An annual public discussion on Sofia’s budget at least enables Sofians to scrutinise city hall councillors’ plans for addressing their capital’s problems and, above all, hear how they plan to spend their budget.
As in the past most attention was focused on the city hall’s plan to combat Sofia’s ever worsening traffic problems: potholed roads, endless traffic jams, dilapidated and dirty public transport vehicles and lack of parking facilities in the city centre. Officially, transport, together with education, social services and the environment, were described as Sofia’s main priorities for 2010.
This year the debate on the 2010 budget started in the middle of December and continued until the first half of January after Minko Gerdjikov, Sofia Deputy Mayor on Finance, presented a final figure of 1.2 billion leva earmarked for the city’s budget in 2010. For more than a month city hall councillors and transport committee members had the chance to present their views on how Sofia transport can improve in 2010 and at what cost.

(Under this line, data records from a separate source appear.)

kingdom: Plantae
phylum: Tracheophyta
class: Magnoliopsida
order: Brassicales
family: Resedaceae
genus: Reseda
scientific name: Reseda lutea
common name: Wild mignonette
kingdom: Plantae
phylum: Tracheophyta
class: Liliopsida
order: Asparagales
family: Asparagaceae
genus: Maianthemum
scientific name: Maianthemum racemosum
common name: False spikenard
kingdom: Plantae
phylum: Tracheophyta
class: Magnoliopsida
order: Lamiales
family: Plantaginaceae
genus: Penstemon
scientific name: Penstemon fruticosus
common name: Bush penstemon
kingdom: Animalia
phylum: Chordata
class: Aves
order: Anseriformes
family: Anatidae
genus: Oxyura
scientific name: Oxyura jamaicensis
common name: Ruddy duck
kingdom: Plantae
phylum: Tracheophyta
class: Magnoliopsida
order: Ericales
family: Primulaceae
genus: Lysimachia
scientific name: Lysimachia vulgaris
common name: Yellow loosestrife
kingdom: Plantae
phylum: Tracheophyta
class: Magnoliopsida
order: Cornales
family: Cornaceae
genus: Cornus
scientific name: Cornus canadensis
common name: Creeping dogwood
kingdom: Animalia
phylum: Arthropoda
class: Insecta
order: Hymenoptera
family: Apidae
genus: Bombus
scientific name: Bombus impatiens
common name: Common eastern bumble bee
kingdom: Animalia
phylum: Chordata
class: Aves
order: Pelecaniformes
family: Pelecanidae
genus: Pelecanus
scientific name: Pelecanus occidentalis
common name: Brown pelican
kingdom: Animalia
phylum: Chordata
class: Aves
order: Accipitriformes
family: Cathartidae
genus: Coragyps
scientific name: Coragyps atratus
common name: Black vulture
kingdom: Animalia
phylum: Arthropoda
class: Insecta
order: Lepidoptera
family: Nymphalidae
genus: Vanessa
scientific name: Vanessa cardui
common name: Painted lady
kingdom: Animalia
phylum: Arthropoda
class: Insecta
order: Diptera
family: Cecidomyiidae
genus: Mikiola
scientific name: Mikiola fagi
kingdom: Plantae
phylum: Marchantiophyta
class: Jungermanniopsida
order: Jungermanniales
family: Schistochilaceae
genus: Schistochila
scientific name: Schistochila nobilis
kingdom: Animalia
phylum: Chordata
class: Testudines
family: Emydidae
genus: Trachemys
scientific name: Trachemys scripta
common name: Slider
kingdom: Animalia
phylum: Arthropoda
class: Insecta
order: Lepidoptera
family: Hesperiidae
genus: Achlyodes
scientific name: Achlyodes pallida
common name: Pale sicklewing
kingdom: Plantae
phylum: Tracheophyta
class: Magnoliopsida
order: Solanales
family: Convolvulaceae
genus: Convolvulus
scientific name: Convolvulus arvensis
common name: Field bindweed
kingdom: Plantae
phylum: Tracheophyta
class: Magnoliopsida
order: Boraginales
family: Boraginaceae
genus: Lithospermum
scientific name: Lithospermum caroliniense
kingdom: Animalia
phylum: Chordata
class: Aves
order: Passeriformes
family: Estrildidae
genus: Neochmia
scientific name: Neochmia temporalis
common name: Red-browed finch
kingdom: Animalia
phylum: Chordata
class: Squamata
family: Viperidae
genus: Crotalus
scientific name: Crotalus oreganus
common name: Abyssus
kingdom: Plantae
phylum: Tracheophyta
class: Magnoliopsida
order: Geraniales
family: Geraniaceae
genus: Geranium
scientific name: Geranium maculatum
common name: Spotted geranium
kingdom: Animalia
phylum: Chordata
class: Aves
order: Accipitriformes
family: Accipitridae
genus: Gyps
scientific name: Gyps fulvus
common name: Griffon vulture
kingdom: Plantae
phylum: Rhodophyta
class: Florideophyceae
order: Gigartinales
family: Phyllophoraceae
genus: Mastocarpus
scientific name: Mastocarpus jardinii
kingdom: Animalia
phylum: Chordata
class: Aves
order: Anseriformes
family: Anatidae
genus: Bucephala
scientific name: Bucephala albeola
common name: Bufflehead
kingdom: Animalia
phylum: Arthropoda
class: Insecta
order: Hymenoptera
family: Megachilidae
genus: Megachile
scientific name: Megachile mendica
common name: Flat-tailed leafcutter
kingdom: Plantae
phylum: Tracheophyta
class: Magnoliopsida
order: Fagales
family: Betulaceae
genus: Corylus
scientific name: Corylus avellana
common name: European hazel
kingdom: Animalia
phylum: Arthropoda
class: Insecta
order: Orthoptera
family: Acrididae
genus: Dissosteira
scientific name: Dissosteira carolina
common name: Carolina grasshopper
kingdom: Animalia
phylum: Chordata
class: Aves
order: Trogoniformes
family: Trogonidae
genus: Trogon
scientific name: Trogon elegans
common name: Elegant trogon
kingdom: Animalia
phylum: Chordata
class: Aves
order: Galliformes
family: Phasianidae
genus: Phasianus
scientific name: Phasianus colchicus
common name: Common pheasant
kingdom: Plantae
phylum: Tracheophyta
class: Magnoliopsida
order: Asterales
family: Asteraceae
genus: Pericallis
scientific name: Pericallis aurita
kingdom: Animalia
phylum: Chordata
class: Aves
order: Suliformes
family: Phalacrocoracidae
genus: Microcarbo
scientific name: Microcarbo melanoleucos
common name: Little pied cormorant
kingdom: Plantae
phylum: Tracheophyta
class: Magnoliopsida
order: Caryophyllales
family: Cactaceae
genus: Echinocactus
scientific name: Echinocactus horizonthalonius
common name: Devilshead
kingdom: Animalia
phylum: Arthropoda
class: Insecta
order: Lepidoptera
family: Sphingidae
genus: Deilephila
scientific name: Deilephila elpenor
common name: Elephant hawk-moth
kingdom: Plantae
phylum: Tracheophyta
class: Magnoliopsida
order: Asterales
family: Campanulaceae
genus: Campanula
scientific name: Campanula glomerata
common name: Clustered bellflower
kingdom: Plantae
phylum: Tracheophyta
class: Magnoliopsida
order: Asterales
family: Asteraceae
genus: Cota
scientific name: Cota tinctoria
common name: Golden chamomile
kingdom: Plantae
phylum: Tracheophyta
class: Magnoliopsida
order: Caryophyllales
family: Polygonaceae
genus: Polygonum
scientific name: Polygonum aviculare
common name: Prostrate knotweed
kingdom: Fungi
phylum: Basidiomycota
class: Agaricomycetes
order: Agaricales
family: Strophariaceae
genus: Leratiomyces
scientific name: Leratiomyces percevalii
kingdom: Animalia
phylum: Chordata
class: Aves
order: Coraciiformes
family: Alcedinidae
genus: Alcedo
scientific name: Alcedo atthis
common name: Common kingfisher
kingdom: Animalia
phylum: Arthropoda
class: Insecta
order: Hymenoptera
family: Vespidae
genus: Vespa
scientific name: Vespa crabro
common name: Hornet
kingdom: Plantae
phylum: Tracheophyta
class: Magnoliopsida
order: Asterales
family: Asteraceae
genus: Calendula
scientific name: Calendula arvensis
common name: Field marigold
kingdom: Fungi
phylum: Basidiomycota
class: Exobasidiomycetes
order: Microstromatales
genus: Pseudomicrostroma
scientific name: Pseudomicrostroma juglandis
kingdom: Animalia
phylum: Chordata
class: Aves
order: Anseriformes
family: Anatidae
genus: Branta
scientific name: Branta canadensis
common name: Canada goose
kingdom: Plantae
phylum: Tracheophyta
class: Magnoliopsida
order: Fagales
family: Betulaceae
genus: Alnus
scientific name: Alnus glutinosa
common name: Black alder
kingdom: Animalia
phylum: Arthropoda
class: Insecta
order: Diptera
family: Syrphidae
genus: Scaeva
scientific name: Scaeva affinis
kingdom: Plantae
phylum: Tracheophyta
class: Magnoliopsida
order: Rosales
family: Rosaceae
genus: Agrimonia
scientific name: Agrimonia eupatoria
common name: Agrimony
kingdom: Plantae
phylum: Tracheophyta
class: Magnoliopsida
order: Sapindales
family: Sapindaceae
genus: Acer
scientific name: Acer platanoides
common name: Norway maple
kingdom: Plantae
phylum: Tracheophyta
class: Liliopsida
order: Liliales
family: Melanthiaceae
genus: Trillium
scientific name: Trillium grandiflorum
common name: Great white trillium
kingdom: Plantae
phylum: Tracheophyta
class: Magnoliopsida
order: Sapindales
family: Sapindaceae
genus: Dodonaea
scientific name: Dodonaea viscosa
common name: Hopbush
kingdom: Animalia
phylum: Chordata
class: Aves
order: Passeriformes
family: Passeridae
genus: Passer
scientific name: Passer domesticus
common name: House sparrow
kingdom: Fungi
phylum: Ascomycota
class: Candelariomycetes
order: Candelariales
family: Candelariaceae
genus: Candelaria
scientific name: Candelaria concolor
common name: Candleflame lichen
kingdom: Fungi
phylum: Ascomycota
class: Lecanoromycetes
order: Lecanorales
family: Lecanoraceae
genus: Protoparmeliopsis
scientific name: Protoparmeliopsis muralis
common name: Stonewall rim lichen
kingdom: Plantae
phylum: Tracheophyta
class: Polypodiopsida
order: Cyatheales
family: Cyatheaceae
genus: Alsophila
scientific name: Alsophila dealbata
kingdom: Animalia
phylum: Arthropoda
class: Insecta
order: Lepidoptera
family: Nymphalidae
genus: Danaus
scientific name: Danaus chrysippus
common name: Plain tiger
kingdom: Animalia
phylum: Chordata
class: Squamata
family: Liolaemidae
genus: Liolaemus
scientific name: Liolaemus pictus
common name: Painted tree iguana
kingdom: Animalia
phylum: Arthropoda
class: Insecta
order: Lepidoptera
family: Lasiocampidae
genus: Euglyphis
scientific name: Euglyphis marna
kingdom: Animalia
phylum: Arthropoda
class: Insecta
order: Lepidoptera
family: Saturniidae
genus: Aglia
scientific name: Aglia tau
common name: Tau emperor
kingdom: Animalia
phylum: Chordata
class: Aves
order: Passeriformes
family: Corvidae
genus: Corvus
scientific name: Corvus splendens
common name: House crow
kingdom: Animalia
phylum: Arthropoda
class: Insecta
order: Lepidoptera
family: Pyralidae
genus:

By law, municipalities must adopt their budgets within 45 days after Parliament adopts the Budget for the respective year. This year the state Budget was adopted on December 15 2009. Hence municipalities have until the end of January 2010 to adopt their budgets. Naturally all agreed that, given the economic downturn, the funds provided for transport (including road repairs) were insufficient but the abiding view was that in 2010 Sofia will focus on three main areas when it comes to transport: new road repair schemes, expanding its paid blue parking zone and optimising its public transport network.
Road repairs The road repair budget in 2010 was pegged at 27 million leva, three million leva lower than in 2009 because of an expected fall in revenue from taxes and fees this year. This means that Sofia will try to do the same job as in 2009 with less money. In other words, emergencies will be addressed by road repair companies who get their money from the city hall given that Sofia owes private contractors 18 million leva for 2009 on construction services’ contracts.
In 2010 it seems that priority will be given to projects that have already been started. In other words, nothing new will be launched in 2010 in terms of road rehabilitation except for the annual post-winter filling of potholes and the upgrading of five intersections.
With money short, councillors decided to address the methods by which potholes are filled. Currently, three companies perform this job. These companies’ contracts with the city hall are due to expire in the summer, handing the city hall the chance to change how road repairs are carried out in the future, either by pressing for greater efficiency or hiring new concessionaires.
The new scheme will probably divide Sofia into six zones, each covered by a separate company. Every zone will include four neighbouring administrative regions and will match the zones under which refuse collection companies work. Currently, the city is divided into three zones when it comes to road repairs. An unknown quantity is what will happen if city hall fails to find six different companies for each of the newly divided six zones and whether, in such cases, one company can take over more than one zone.